*** Selected text Section Begins ***

For years, sellers have been using a secret language, a carefully crafted code designed to make a rust riddled wreck sound like a concours contender. They've been getting away with it for too long. It's time to pull back the curtain, to expose the truth, and to have a good laugh at the sheer audacity of it all. So, grab a cup of tea, get comfortable, and prepare to have your illusions shattered. This is the secret language of classic car adverts, translated for your reading pleasure.

 

Runs and drives

 

Let's start with a classic, shall we? "Runs and drives." On the surface, this sounds promising. It suggests a car that is, at the very least, capable of forward motion. The reality, however, is often somewhat different. What it really means is that the engine coughed into life once, back in the spring of 2019, and the car successfully moved from one side of the garage to the other. It has not been started since, for fear of it immediately catching fire.

 

It's a phrase that's technically true, in the same way that a chocolate teapot is technically a teapot. It will function, but only for a very, very short amount of time, and the results are likely to be messy. When you see "runs and drives," you should immediately translate it to "runs from a can of easy start and drives straight to the scene of a breakdown." You have been warned.

*** Selected text Section Ends ***
*** Data supplied Section Begins ***

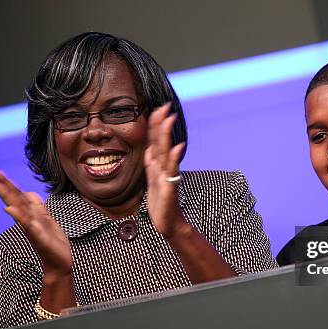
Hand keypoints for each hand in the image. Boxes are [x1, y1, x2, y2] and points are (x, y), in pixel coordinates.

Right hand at [0, 169, 72, 275]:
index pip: (16, 194)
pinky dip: (19, 217)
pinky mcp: (39, 238)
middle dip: (2, 185)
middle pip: (14, 199)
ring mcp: (32, 229)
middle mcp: (28, 220)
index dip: (5, 182)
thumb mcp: (46, 220)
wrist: (59, 263)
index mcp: (30, 214)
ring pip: (18, 209)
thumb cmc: (52, 243)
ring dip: (7, 197)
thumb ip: (37, 207)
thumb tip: (28, 193)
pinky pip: (28, 226)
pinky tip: (10, 209)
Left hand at [144, 103, 187, 238]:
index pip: (156, 141)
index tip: (158, 108)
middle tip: (165, 106)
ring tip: (169, 120)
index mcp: (158, 166)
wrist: (168, 223)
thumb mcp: (153, 181)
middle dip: (162, 124)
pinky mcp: (169, 188)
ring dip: (168, 136)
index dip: (156, 125)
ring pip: (166, 153)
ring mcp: (168, 177)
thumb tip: (149, 150)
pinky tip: (178, 148)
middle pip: (162, 143)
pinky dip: (175, 159)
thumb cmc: (161, 202)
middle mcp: (164, 168)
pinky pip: (172, 172)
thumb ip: (152, 165)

*** Data supplied Section Ends ***

| Work to be completed |
Please write out the part of the classic car adverts text starting with "Let's start with" and going on through "have been warned.", replacing "garage" with "driveway".

| Finished exercise |
Let's start with a classic, shall we? "Runs and drives." On the surface, this sounds promising. It suggests a car that is, at the very least, capable of forward motion. The reality, however, is often somewhat different. What it really means is that the engine coughed into life once, back in the spring of 2019, and the car successfully moved from one side of the driveway to the other. It has not been started since, for fear of it immediately catching fire.

 

It's a phrase that's technically true, in the same way that a chocolate teapot is technically a teapot. It will function, but only for a very, very short amount of time, and the results are likely to be messy. When you see "runs and drives," you should immediately translate it to "runs from a can of easy start and drives straight to the scene of a breakdown." You have been warned.